SUNDIAL II

Jachna/Tarwid/Karch – „SUNDIAL II” – Album zawiera 9 kompozycji napisanych przez wszystkich członków tria i pokazuje konsekwentny progres zespołu od momentu debiutu – zarówno w wypracowywaniu wspólnego brzmienia, jak i w interakcji. Wszystkie współczesne inspiracje – od delikatnej kameralistyki, poprzez nowoczesny, akustyczny mainstream, aż po elementy improwizacji free – słychać na płycie, która cała skrzy się od pomysłów.

Nagrania zostały zarejestrowane w studiu RecPublica w Lubrzy przez Kamila Kęskę – wykładowcę reżyserii dźwięku na Akademii Muzycznej w Bydgoszczy. Album „Sundial II” zostanie wydany nakładem prestiżowej słowackiej wytwórni HevHetia na CD i LP.

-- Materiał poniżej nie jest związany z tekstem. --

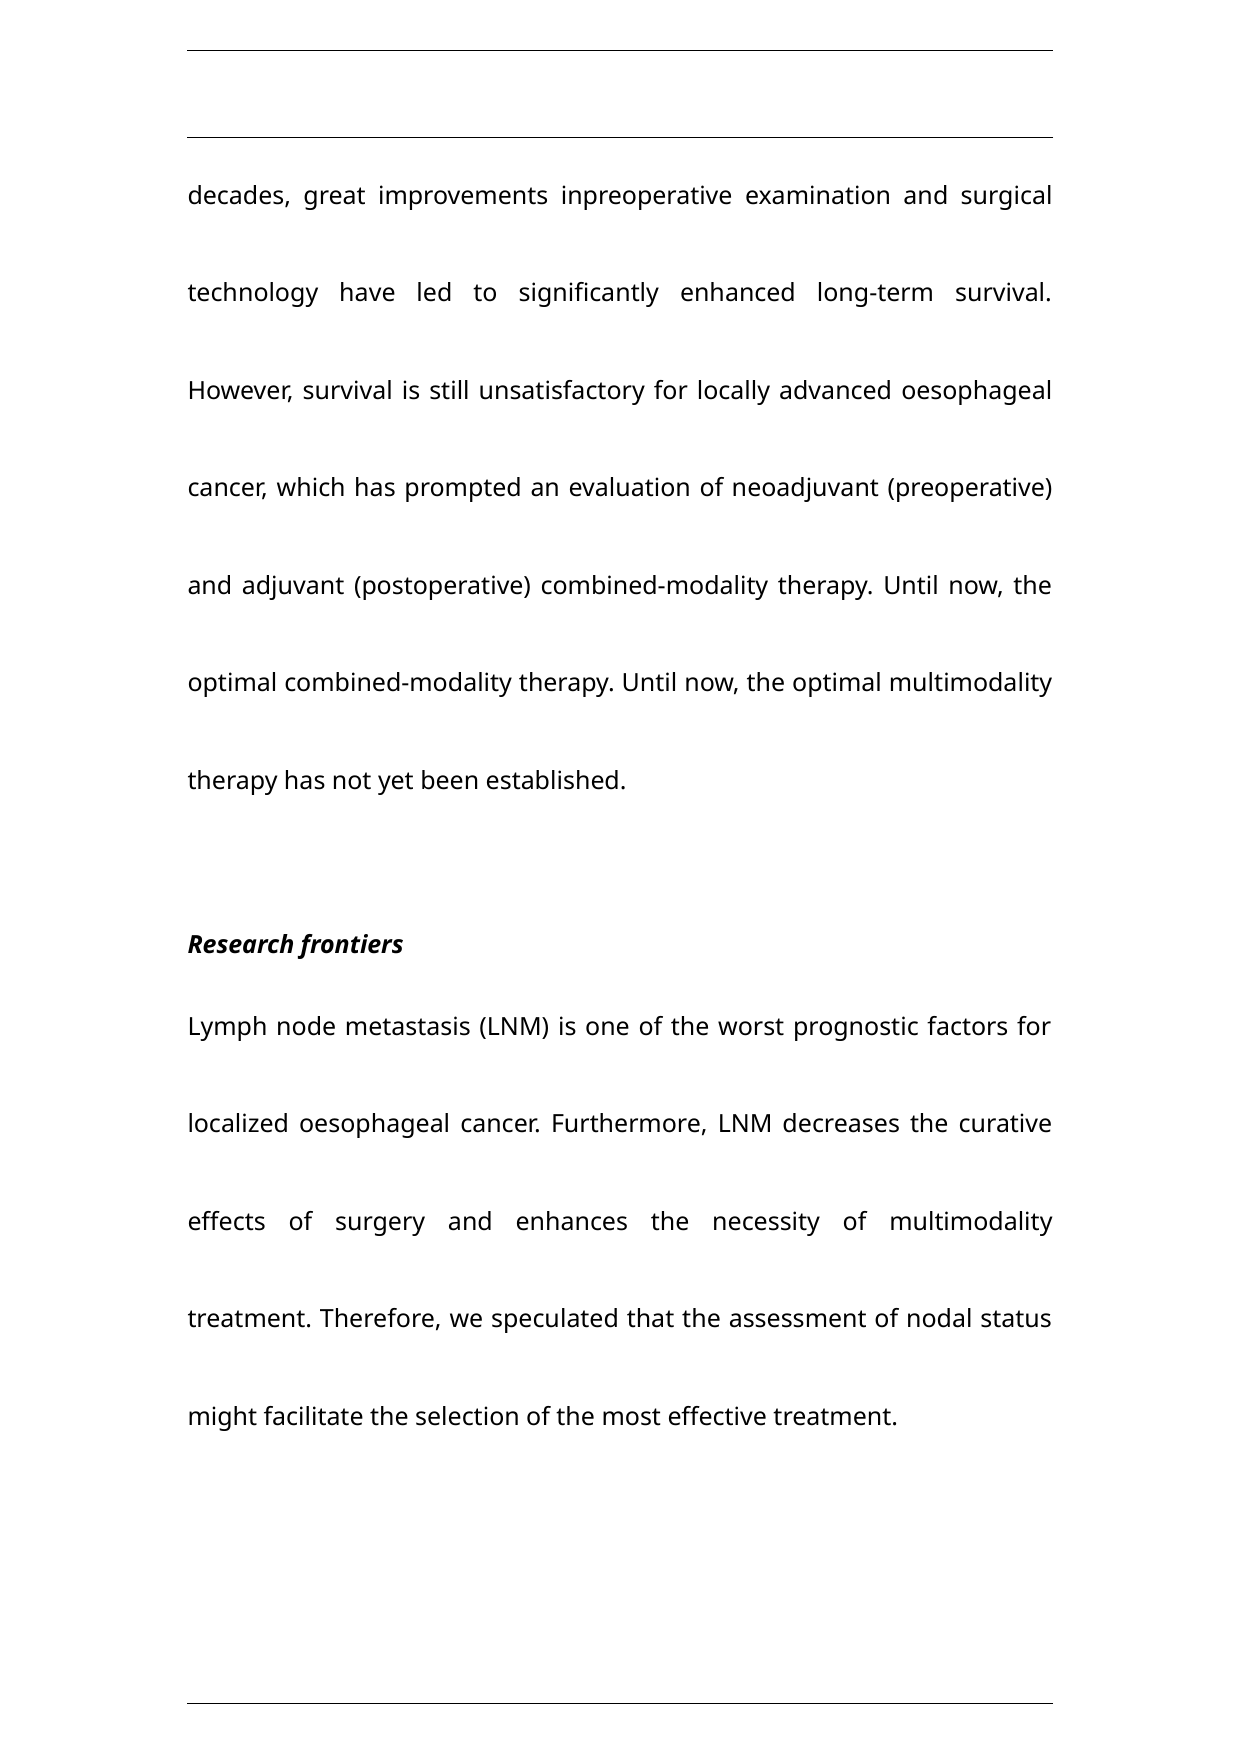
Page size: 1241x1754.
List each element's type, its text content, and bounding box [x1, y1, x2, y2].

text Research frontiers [187, 911, 1053, 976]
text Lymph node metastasis (LNM) is one of the worst prognostic factors for localized oesophageal cancer. Furthermore, LNM decreases the curative effects of surgery and enhances the necessity of multimodality treatment. Therefore, we speculated that the assessment of nodal status might facilitate the selection of the most effective treatment. [187, 993, 1053, 1448]
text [187, 162, 1053, 812]
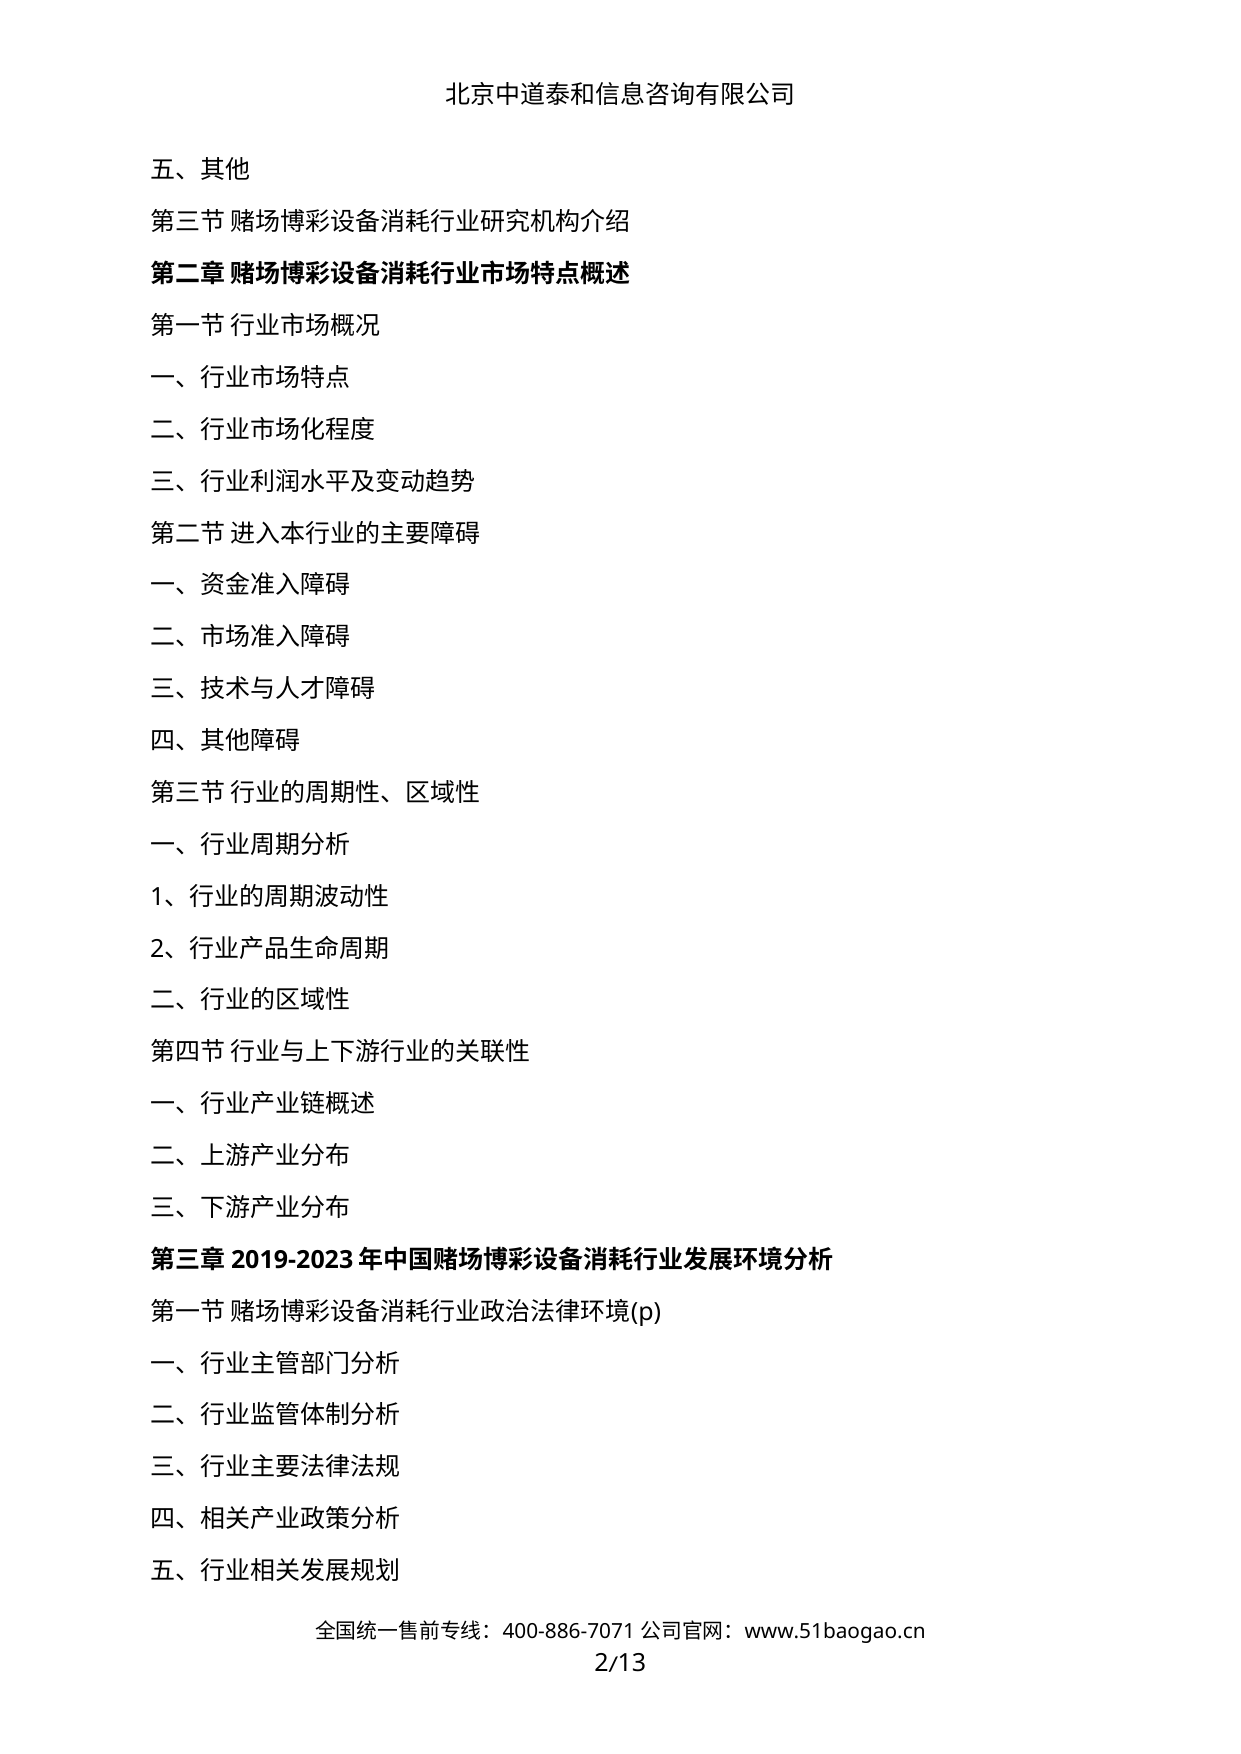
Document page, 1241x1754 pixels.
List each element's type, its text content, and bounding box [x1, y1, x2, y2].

text 四、其他障碍 [150, 721, 1090, 757]
text 二、上游产业分布 [150, 1136, 1090, 1172]
text 第一节 行业市场概况 [150, 306, 1090, 342]
text 2、行业产品生命周期 [150, 928, 1090, 964]
text 五、行业相关发展规划 [150, 1551, 1090, 1587]
text 四、相关产业政策分析 [150, 1499, 1090, 1535]
text 三、下游产业分布 [150, 1187, 1090, 1224]
text 一、行业主管部门分析 [150, 1343, 1090, 1379]
text 五、其他 [150, 150, 1090, 186]
text 一、行业产业链概述 [150, 1084, 1090, 1120]
text 三、行业利润水平及变动趋势 [150, 461, 1090, 497]
text 第三章 2019-2023年中国赌场博彩设备消耗行业发展环境分析 [150, 1239, 1090, 1276]
text 一、资金准入障碍 [150, 565, 1090, 601]
text 第二节 进入本行业的主要障碍 [150, 513, 1090, 549]
text 三、技术与人才障碍 [150, 669, 1090, 705]
text 二、行业的区域性 [150, 980, 1090, 1016]
text 一、行业市场特点 [150, 357, 1090, 394]
text 一、行业周期分析 [150, 824, 1090, 861]
text 第一节 赌场博彩设备消耗行业政治法律环境(p) [150, 1291, 1090, 1327]
text 二、市场准入障碍 [150, 617, 1090, 653]
text 三、行业主要法律法规 [150, 1447, 1090, 1483]
text 第三节 赌场博彩设备消耗行业研究机构介绍 [150, 202, 1090, 238]
text 二、行业监管体制分析 [150, 1395, 1090, 1431]
text 1、行业的周期波动性 [150, 876, 1090, 912]
text 第三节 行业的周期性、区域性 [150, 772, 1090, 809]
text 第二章 赌场博彩设备消耗行业市场特点概述 [150, 254, 1090, 290]
text 第四节 行业与上下游行业的关联性 [150, 1032, 1090, 1068]
text 二、行业市场化程度 [150, 409, 1090, 446]
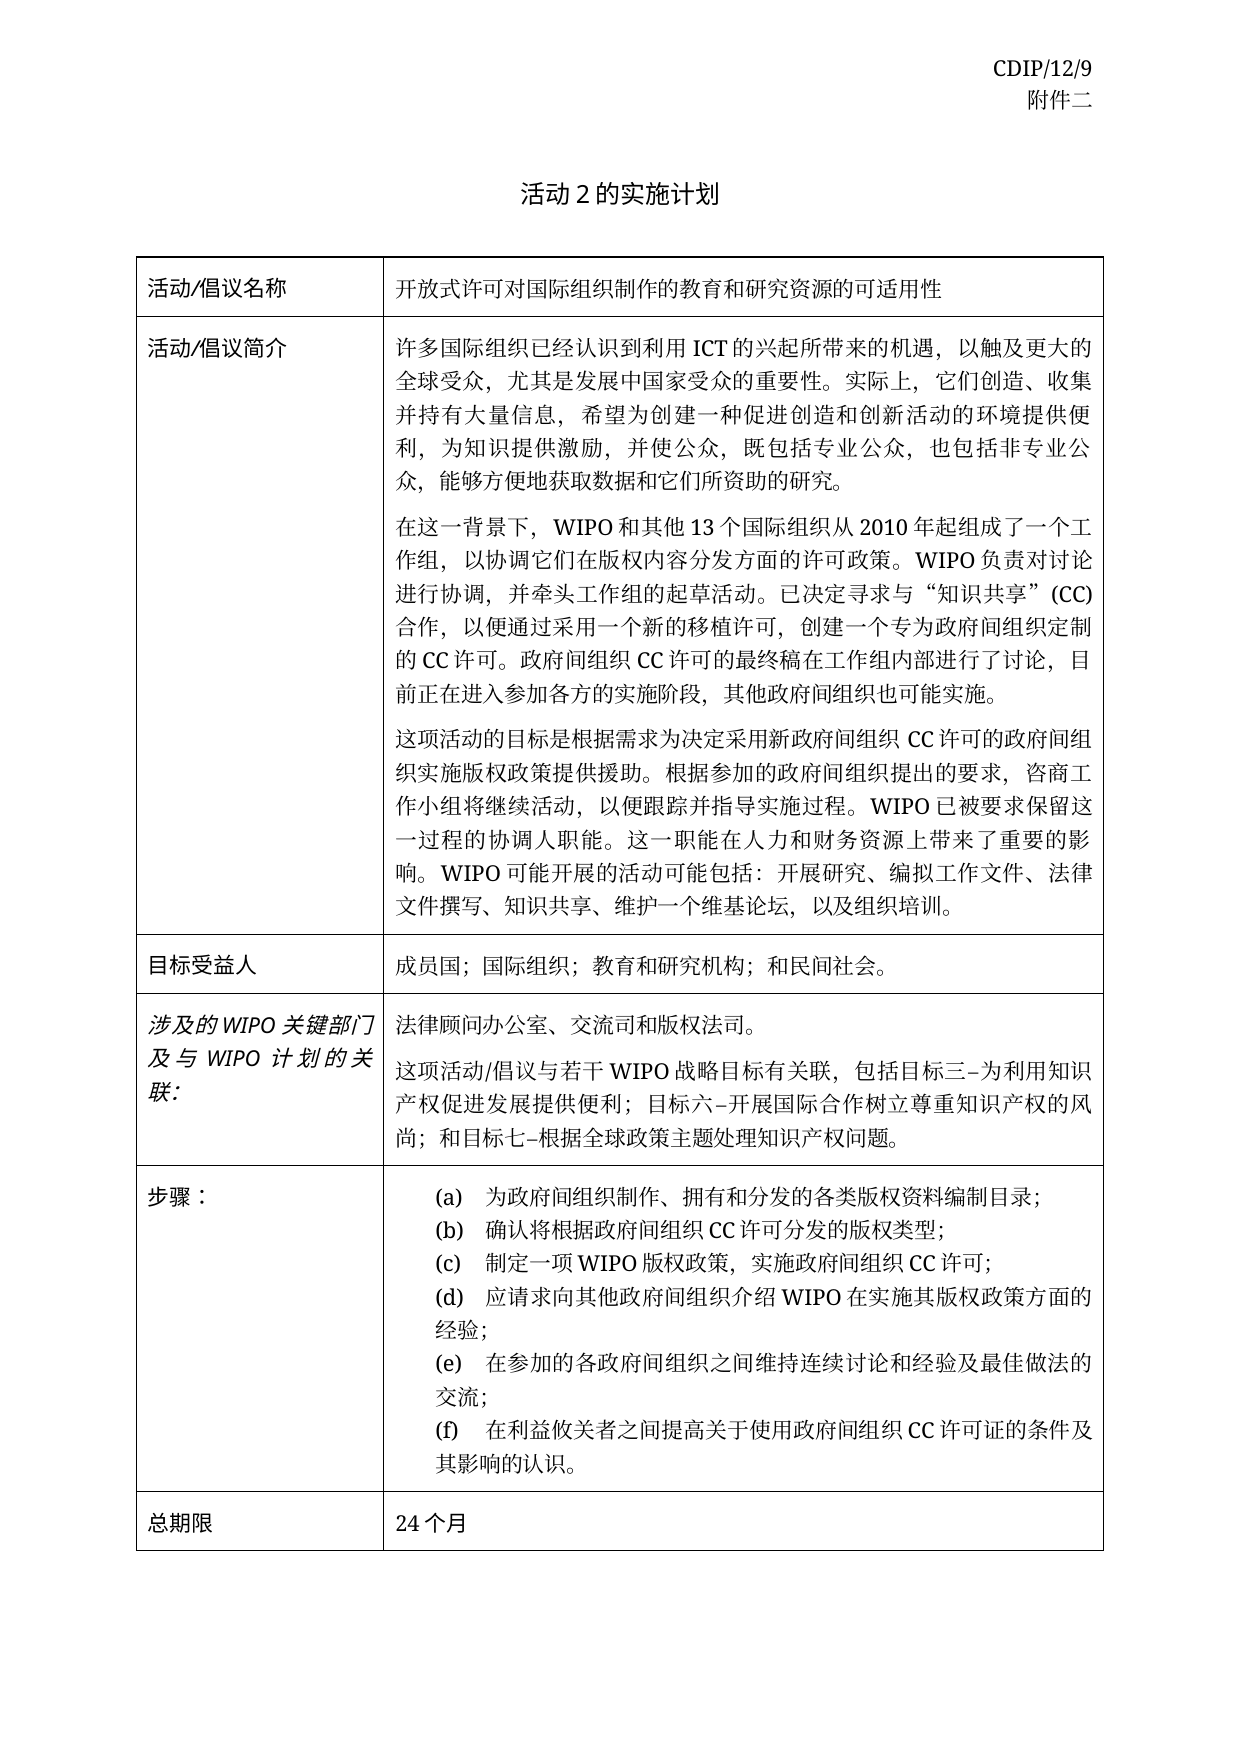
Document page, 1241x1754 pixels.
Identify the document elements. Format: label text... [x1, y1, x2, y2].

Wojciech Jachna – trąbka, flugelhorn
Grzegorz Tarwid – fortepian
Albert Karch – perkusja, instrumenty perkusyjne

Nagrano 6-7 lutego 2016 w Recpublica STudios w Lubrzy
Nagranie i miks: Kamil Kęska
Mastering: Marcin Bociański
Projekt okładki: Anna Krztoń

„W dwa lata po nagraniu pierwszej płyty – „Sundial” – skład Jachna/Tarwid/Karch wraca z wydawniczą kontynuacją swej muzycznej propozycji pt. „Sundial II”. Między premierami obu albumów artyści pracowali w ramach różnych projektów, jednak życie tria wyznaczają nieczęste, ale regularne koncerty w Polsce i za granicą. Na te warto czekać, bo muzyka zarówno na poprzedniej, jak i nowej płycie zespołu, jest w dużej mierze minimalistyczna, oparta na szkicach, które mają szansę rozwinąć się w bogate całości dopiero na koncercie.
To, co wydaje się przede wszystkim cechować sztukę tria, to aura szczerości, w której jest ona tworzona. Dominują tu delikatność oraz wyciszenie. I właśnie w takiej atmosferze muzycy prezentują swoje artystyczne zainteresowania: skupienie na dźwiękowym detalu, urozmaicenie faktury brzmienia, brak pośpiechu w kreowaniu. Nie mogliby tak przekonująco prowadzić osobistych mikrohistorii, gdyby nie pełne otwarcie się na partnerów. Ta bliskość oraz międzyludzka empatia, które emanują z twórczości zespołu, to jego wielka wartość.
Każdy wybrzmiewa tu po swojemu w sekwencjach grupowych bądź solo i dzięki temu mamy do czynienia z muzyką, która podporządkowana jest nie konwencji, a indywidualnemu wyrazowi. Ten jest raz bardziej liryczny, raz impulsywny. To dominuje subtelność, to wzmaga się patetyczny żywioł. W jednej kompozycji wpaść można w niepokojący, nieludzki trans, by w kolejnym utworze być wyrwanym z niego pełnymi swobody pasażami. Jeżeli zaś chodzi o paletę emocji i stanów ducha, które proponuje Wojciech Jachna wraz z Grzegorzem Tarwidem i Albertem Karchem, to głównymi jej składnikami wydają się być melancholia i rezygnacja. Piękny smutek.
Swoboda, która jest nieodzownym elementem muzyki improwizowanej, tutaj służy przede wszystkim szczerości wyciszonego wyznania, a nie ekspozycji namiętnych porywów. I o taką właśnie szczerość – w moim poczuciu – w sztuce chodzi”.